Gelasio Adamoli - La direzione de "L'Unità" (1951-1957) - Lettere al Direttore


Pubblicità sui giornali (1951)

Non riteniamo giusto che molto spazio prezioso che “l'Unità” potrebbe dedicare a problemi politici o ideologici o culturali venga assorbito dalla pubblicità. Dobbiamo lottare per controbattere la velenosa propaganda avversaria e perché per qualche milione all'anno rinunciamo ogni giorno a numerose colonne? (Giobargoli Gherardelli – Gottardi Macciò – Allestimento Navi “Ansaldo”)

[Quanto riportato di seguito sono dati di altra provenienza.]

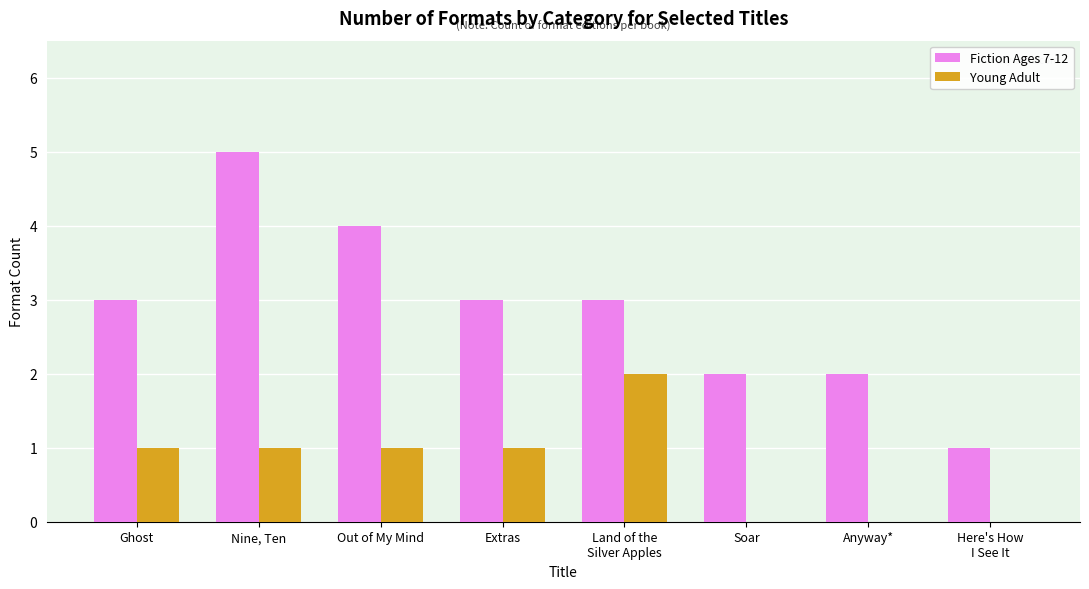

Count the number of data series in this chart.

2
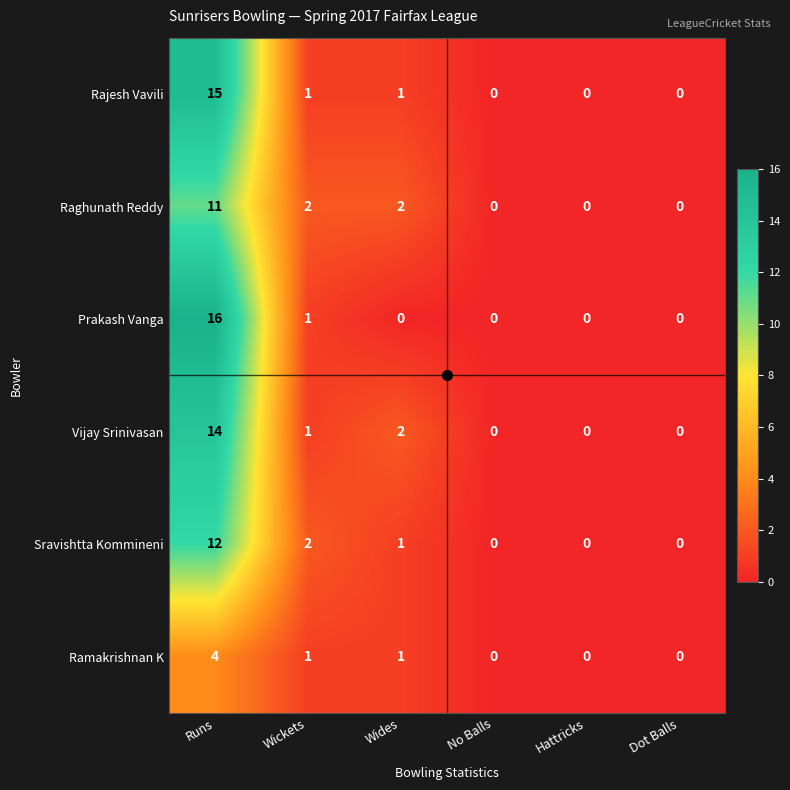

List the series in order of their peak value, highest first.

Prakash Vanga, Rajesh Vavili, Vijay Srinivasan, Sravishtta Kommineni, Raghunath Reddy, Ramakrishnan K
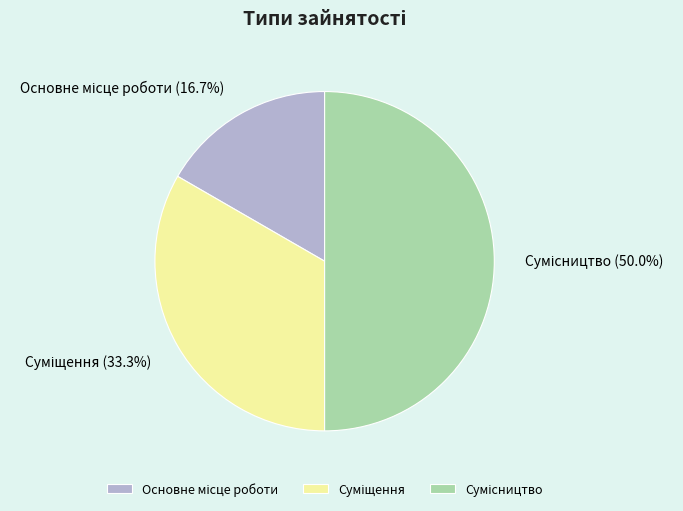

Combined, do Основне місце роботи and Суміщення account for over 50%?

No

           Il ragionamento che fate voi lo fanno, rovesciato, molti grandi industriali italiani e forse anche qualche agente di pubblicità. Proprio ieri abbiamo pubblicato un articolo del Direttore Generale amministrativo del nostro giornale, Amerigo Terenzi, nel quale vengono citate due delle ditte italiane che escludono “l'Unità” dalla loro rete pubblicitaria. Potrei citarvi molte ditte genovesi, alcune delle quali basano la diffusione dei loro prodotti essenzialmente sulla pubblicità, le quali hanno posto il veto ai loro agenti per qualunque contratto con il nostro giornale. Costoro sanno perfettamente che “l'Unità” è il giornale più diffuso d'Italia, sanno anche che larghissimi strati di consumatori dei loro prodotti si trovano proprio nelle masse popolari, pure rinunciano ad avvalersi di un efficace strumento per la loro propaganda. Evidentemente questi signori subordinano i loro immediati interessi – e potete immaginare facilmente quale sforzo sono costretti a compiere – alle loro valutazioni politiche.
           La pubblicità sul nostro giornale è certamente un importante fatto finanziario: non si tratta di qualche milione, cari compagni, si tratta di cifre rilevanti che hanno il loro peso nel nostro difficile bilancio economico. Ma l'aspetto finanziario non è l'unico, non è neanche il più importante della questione che avete sollevato, vi è appunto l'aspetto politico, come anche i nostri avversari ci ricordano.
           Il vostro ragionamento potrebbe essere valido per un giornale comunista pubblicato in un mondo socialista (difatti, ovviamente, la “Pravda” non ha alcuna pubblicità se non quella relativa agli spettacoli, il “Trud”, il grande organo dei sindacati dell'U.R.S.S., contiene solo pubblicità per libri e riviste), ma ha un fondo di settarismo quando si riferisce ad un giornale comunista che si muove in una società come è quella italiana di oggi.
           Avete mai considerato, compagni, come per la grande stampa borghese la pubblicità sia anche un mezzo di diffusione? Qui a Genova vi è un giornale che con gli annunci economici, ha costituito uno dei fattori per la sua diffusione. E' un giornale di proprietà di grandi industriali, che difende le posizioni della classe dominante, che è legato alla catena governativa e che, purtroppo, riesce ad arrivare anche nelle case di comunisti, di socialisti o di democratici, e quindi a contrabbandare la falsa propaganda avversaria, attraverso il veicolo della pubblicità commerciale.
           Il più grande giornale della borghesia italiana, il “Corriere della Sera”, usa questo veicolo su scala nazionale. Se è vero che la fattura di un giornale richiama la pubblicità è anche vero che la pubblicità contribuisce al potenziamento e quindi al miglioramento formale del giornale.
           Inoltre se il nostro giornale non avesse affatto pubblicità, non apparirebbe esso avulso da una realtà economica, non apparirebbe esso isolato nei confronti di tutti gli altri giornali? Quale prestigio, di fronte ai lettori non comunisti, che evidentemente ci interessano e che noi non intendiamo conquistare al giornale della verità, avrebbe un quotidiano che non riuscisse a raccogliere uno degli aspetti tipici della nostra attuale vita commerciale?
           Credete compagni, l'aumento della pubblicità sul nostro giornale va considerato anche come un aspetto della nostra crescente influenza fra strati sempre più vasti di lettori, elemento di cui, sia pure a malincuore, debbono tenerne conto anche i produttori di cui si è parlato sopra.